● Task objective: Restate the records below word for word, leaving nothing out.

● Provided records:

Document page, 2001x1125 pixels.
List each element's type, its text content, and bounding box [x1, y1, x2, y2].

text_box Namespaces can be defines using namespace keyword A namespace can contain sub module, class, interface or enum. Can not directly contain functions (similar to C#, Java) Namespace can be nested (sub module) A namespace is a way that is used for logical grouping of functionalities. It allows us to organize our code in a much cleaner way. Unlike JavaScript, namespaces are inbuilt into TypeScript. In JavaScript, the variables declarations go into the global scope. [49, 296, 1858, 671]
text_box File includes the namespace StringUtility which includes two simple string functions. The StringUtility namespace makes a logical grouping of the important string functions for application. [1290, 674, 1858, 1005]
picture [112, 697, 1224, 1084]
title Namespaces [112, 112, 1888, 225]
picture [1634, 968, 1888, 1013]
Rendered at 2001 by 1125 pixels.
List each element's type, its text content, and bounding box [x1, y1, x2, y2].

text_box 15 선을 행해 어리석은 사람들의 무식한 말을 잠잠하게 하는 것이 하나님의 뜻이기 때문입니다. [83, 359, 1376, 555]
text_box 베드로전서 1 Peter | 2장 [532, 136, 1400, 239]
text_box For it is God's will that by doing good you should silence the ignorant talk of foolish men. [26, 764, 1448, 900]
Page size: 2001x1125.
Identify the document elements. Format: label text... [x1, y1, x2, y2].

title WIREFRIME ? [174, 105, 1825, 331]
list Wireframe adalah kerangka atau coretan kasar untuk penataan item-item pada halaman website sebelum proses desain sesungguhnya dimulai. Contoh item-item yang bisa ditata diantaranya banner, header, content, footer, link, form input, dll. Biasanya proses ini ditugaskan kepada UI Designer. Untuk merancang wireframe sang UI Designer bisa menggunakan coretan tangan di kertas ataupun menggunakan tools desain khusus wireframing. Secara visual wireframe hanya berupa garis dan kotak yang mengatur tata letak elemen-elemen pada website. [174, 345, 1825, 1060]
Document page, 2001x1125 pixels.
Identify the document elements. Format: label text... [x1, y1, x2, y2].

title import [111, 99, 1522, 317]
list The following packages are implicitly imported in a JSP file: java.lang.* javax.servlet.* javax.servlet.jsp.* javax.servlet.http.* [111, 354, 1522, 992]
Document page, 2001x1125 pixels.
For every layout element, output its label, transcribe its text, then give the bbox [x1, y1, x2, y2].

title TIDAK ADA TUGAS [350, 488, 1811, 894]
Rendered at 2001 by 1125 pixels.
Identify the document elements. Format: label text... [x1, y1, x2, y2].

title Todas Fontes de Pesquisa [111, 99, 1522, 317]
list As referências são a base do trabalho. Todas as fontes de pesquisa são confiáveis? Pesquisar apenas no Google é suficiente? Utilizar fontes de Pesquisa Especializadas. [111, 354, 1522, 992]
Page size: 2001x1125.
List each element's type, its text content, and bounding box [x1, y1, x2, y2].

● Result below:
Document page, 2001x1125 pixels.
List each element's type, its text content, and bounding box [x1, y1, x2, y2].

text_box Namespaces can be defines using namespace keyword A namespace can contain sub module, class, interface or enum. Can not directly contain functions (similar to C#, Java) Namespace can be nested (sub module) A namespace is a way that is used for logical grouping of functionalities. It allows us to organize our code in a much cleaner way. Unlike JavaScript, namespaces are inbuilt into TypeScript. In JavaScript, the variables declarations go into the global scope. [49, 296, 1858, 671]
text_box File includes the namespace StringUtility which includes two simple string functions. The StringUtility namespace makes a logical grouping of the important string functions for application. [1290, 674, 1858, 1005]
picture [112, 697, 1224, 1084]
title Namespaces [112, 112, 1888, 225]
picture [1634, 968, 1888, 1013]
Rendered at 2001 by 1125 pixels.
List each element's type, its text content, and bounding box [x1, y1, x2, y2].

text_box 15 선을 행해 어리석은 사람들의 무식한 말을 잠잠하게 하는 것이 하나님의 뜻이기 때문입니다. [83, 359, 1376, 555]
text_box 베드로전서 1 Peter | 2장 [532, 136, 1400, 239]
text_box For it is God's will that by doing good you should silence the ignorant talk of foolish men. [26, 764, 1448, 900]
Page size: 2001x1125.
Identify the document elements. Format: label text... [x1, y1, x2, y2].

title WIREFRIME ? [174, 105, 1825, 331]
list Wireframe adalah kerangka atau coretan kasar untuk penataan item-item pada halaman website sebelum proses desain sesungguhnya dimulai. Contoh item-item yang bisa ditata diantaranya banner, header, content, footer, link, form input, dll. Biasanya proses ini ditugaskan kepada UI Designer. Untuk merancang wireframe sang UI Designer bisa menggunakan coretan tangan di kertas ataupun menggunakan tools desain khusus wireframing. Secara visual wireframe hanya berupa garis dan kotak yang mengatur tata letak elemen-elemen pada website. [174, 345, 1825, 1060]
Document page, 2001x1125 pixels.
Identify the document elements. Format: label text... [x1, y1, x2, y2].

title import [111, 99, 1522, 317]
list The following packages are implicitly imported in a JSP file: java.lang.* javax.servlet.* javax.servlet.jsp.* javax.servlet.http.* [111, 354, 1522, 992]
Document page, 2001x1125 pixels.
For every layout element, output its label, transcribe its text, then give the bbox [x1, y1, x2, y2].

title TIDAK ADA TUGAS [350, 488, 1811, 894]
Rendered at 2001 by 1125 pixels.
Identify the document elements. Format: label text... [x1, y1, x2, y2].

title Todas Fontes de Pesquisa [111, 99, 1522, 317]
list As referências são a base do trabalho. Todas as fontes de pesquisa são confiáveis? Pesquisar apenas no Google é suficiente? Utilizar fontes de Pesquisa Especializadas. [111, 354, 1522, 992]
Page size: 2001x1125.
List each element's type, its text content, and bounding box [x1, y1, x2, y2].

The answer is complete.